Instructions to follow:
Count the lines in the listing below that contain the string "шипучие". Reply with that number alone.

--- Data Enclosed Below ---

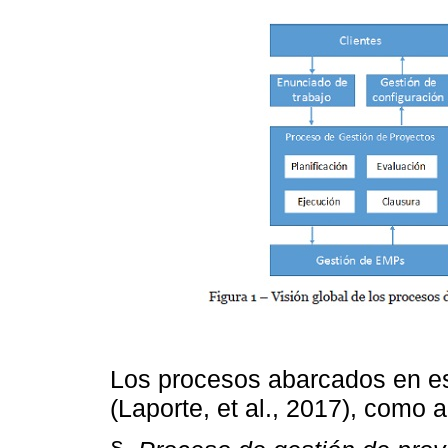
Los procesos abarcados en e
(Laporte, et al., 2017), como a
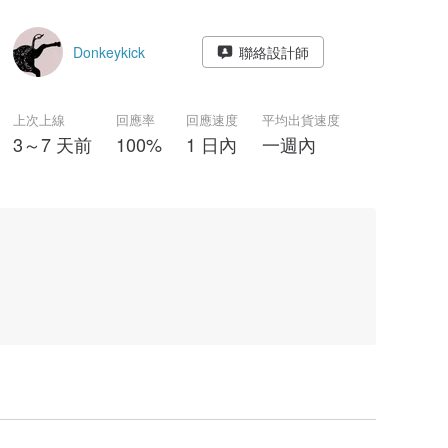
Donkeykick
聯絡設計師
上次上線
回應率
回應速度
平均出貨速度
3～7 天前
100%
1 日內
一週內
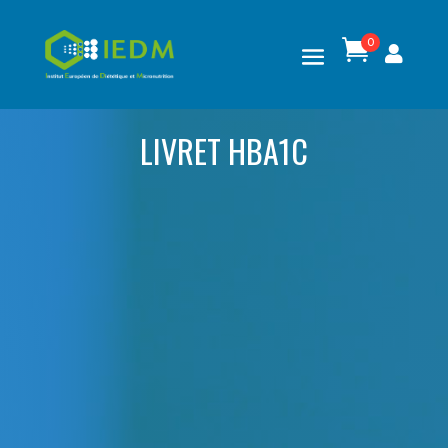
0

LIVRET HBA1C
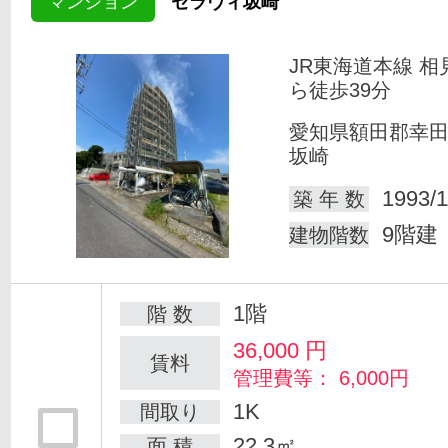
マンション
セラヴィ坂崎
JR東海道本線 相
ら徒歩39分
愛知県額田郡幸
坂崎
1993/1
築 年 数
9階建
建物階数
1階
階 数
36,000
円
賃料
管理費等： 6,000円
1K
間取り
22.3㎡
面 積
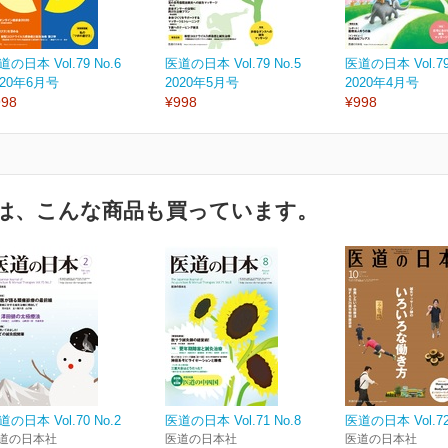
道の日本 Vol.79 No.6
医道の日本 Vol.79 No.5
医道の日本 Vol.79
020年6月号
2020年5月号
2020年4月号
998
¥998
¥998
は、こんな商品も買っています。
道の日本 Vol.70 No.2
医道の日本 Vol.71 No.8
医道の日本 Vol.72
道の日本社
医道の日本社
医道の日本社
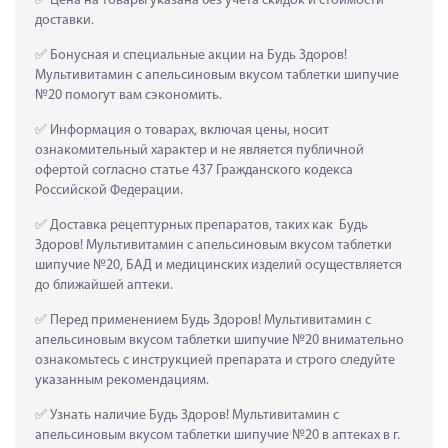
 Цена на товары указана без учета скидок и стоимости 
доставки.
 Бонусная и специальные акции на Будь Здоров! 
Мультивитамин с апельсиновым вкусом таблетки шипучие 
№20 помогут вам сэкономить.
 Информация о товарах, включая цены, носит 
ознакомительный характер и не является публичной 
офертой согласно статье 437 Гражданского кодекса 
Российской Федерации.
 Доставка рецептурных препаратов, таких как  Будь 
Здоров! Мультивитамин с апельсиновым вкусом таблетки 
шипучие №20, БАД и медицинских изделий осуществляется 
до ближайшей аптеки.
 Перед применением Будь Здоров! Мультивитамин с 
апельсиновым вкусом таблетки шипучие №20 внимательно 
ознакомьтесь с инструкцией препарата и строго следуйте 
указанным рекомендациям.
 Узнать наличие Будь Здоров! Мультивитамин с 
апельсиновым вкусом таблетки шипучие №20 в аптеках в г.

--- End of Enclosed Data ---
--- Data Enclosed Below ---

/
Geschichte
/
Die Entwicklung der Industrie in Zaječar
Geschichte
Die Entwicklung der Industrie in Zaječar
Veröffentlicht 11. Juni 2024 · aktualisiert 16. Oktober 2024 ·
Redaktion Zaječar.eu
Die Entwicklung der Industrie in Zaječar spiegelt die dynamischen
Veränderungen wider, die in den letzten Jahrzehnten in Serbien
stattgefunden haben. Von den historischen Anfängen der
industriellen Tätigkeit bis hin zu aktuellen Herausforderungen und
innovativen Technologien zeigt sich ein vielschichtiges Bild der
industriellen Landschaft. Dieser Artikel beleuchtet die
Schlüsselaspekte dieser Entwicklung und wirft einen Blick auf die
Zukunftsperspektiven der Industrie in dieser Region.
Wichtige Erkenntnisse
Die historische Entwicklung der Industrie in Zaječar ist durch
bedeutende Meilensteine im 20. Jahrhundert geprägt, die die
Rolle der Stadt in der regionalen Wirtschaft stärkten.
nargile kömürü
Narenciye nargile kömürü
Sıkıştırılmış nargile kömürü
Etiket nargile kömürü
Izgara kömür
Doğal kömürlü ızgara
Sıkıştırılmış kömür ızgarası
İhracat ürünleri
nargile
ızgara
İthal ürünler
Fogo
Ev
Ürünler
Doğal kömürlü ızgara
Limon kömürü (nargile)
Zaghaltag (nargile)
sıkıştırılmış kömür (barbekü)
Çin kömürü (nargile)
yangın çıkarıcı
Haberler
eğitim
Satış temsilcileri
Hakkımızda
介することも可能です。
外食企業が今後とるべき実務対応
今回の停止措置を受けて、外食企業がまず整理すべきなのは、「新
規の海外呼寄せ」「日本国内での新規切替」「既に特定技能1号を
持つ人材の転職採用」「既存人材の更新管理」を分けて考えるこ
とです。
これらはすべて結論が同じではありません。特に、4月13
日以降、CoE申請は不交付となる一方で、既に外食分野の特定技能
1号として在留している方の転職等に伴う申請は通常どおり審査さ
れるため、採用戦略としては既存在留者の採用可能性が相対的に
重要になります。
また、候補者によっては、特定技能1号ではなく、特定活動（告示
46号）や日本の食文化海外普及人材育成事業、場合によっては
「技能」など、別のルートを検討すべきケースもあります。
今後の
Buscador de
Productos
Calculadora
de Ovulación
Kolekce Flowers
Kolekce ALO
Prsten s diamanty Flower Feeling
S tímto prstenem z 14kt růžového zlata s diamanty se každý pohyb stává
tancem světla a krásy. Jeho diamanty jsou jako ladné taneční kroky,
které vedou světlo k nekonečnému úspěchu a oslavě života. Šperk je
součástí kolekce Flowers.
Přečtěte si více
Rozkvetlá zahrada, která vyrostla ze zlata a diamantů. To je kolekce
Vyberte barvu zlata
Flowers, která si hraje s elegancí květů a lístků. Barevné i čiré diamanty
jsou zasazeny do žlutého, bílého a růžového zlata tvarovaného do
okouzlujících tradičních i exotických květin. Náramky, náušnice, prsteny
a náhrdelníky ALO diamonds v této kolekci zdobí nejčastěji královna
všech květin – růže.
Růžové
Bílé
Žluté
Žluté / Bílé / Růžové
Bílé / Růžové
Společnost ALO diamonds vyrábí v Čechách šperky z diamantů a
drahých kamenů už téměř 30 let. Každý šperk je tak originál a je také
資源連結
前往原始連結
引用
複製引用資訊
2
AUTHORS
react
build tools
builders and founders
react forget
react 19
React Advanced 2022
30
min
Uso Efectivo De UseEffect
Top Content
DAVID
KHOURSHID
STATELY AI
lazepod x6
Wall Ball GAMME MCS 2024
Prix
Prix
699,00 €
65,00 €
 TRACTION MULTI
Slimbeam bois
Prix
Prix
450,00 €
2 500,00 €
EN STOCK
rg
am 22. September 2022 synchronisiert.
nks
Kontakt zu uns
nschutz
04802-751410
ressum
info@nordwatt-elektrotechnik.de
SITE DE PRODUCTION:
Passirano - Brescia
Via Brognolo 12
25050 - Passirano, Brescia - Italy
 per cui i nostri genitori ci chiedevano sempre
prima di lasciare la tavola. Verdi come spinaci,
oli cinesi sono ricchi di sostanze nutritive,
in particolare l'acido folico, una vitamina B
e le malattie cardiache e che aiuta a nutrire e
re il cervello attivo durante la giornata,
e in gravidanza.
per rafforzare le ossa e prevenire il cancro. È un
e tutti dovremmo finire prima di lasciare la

--- End of Enclosed Data ---
--- Data Enclosed Below ---

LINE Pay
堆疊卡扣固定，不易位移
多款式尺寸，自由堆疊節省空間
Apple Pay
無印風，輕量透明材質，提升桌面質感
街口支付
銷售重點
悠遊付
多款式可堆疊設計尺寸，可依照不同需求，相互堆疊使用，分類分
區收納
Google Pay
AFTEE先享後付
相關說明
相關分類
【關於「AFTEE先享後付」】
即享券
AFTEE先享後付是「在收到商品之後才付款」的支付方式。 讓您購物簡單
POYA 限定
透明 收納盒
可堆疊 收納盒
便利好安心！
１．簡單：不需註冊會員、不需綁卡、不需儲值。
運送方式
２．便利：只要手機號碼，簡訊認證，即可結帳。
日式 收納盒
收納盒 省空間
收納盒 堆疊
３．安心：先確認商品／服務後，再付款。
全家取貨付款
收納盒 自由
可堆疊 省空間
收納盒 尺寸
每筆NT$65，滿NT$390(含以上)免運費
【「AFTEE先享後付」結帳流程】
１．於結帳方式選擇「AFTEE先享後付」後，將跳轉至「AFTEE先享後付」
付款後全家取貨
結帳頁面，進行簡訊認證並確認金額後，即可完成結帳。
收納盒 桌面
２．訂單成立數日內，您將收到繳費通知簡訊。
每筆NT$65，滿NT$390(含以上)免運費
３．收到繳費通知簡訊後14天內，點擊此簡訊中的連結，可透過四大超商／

--- End of Enclosed Data ---

Your solution:
4